──────── Texte du document ────────
Le coup d'Etat au Niger devrait en principe suivre la même logique de condamnation suivie des sanctions de la part de l'organisation ouest-africaine. A la grande surprise de tous, c'est l'option militaire qui était mise en avant pour remettre manu militari le pouvoir entre les mains du président Mohamed Bazoum démocratiquement élu en Avril 2021 pour un mandat de 5 ans.

La décision hâtive de Mr Bola Ahmed Tinubu, l'actuel président du Nigéria de recourir à la force si les putschistes n'obtempéraient pas et ne restituaient pas le pouvoir au président Bazoum a créé une onde de choc non seulement dans plusieurs pays de la CEDEAO, mais aussi à l'intérieur même du Nigeria où une écrasante majorité des sénateurs ont voté pour une solution diplomatique et non militaire. Cela n'a pas suffi à faire baisser les ardeurs du nouveaux président du Nigeria qui tient à se poser comme un leader incontestable du continent africain. Les principaux pays fournisseurs des troupes pour cette opération sont : Le Nigeria, Le Sénégal, le Benin et la Cote d'Ivoire. Tous les 10 autres pays de la CEDEAO se sont opposés à toute intervention militaire à Niamey.
──────── Matériel fourni ────────
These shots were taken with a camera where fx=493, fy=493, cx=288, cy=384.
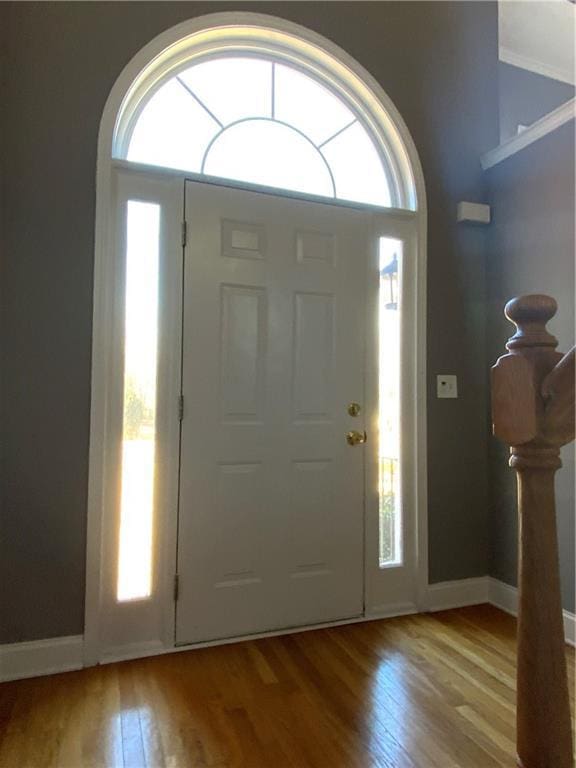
────────
• **Série d'exercices**
1. Répondez aux questions suivantes à partir du texte sur le coup d'État au Niger.
(a) En quel mois et en quelle année le président Mohamed Bazoum a-t-il été démocratiquement élu ?
(b) Pour quel type de solution une écrasante majorité des sénateurs du Nigeria a-t-elle voté ?
(c) Quels pays sont présentés comme les principaux fournisseurs des troupes pour l'opération ?
2. Poursuivez le texte sur le coup d'État au Niger en reprenant après sa dernière phrase.

• **Résultats des exercices**
1.
(a) En avril 2021.
(b) Pour une solution diplomatique et non militaire.
(c) Le Nigeria, le Sénégal, le Benin et la Cote d'Ivoire.

2.
Le Mali, le Burkina Faso et la Guinée ne s'opposent pas seulement à une intervention militaire, mais surtout ils ont même promis d'aider le Niger dans le cas d'une invasion militaire extérieure. Il existe donc une division tranchée entre les pays de la CEDEAO. Il y a d'une part les adeptes d'une intervention militaire tous azimuts - Le Nigeria, le Sénégal, la Cote d'Ivoire et le Benin - et d'autre part les pays farouchement opposés à une intervention militaire - Le mali, le Burkina Faso, et la Guinée (notons que tous les trois pays ont connu des coups d'Etat militaires) Les autres membres de la CEDEAO sont opposés à la prise du pouvoir par la force, mais en même temps ils sont clairement contre une intervention militaire au Niger.

L'opposition unanime à l'invasion du Niger n'implique pas automatiquement l'accord d'envoyer des troupes de la CEDEAO. À mon avis, ce sont ces troupes qui devraient se mobiliser contreles les Boko Haram dans la région, pas contre le peuple nigérien. En effet, le principe de non-agression entre les Etats de la CEDEAO est inscrit dans le texte fondateur de cette organisation (voir ci-dessus). On ne peut pas attaquer un État membre. Des sanctions et des procédures d'exclusion provisoires ont été utilisées par la CEDEAO. Pourquoi un coup d'État au Niger serait-il différent d'un coup d'État au Mali, en Guinée ou au Burkina Faso ?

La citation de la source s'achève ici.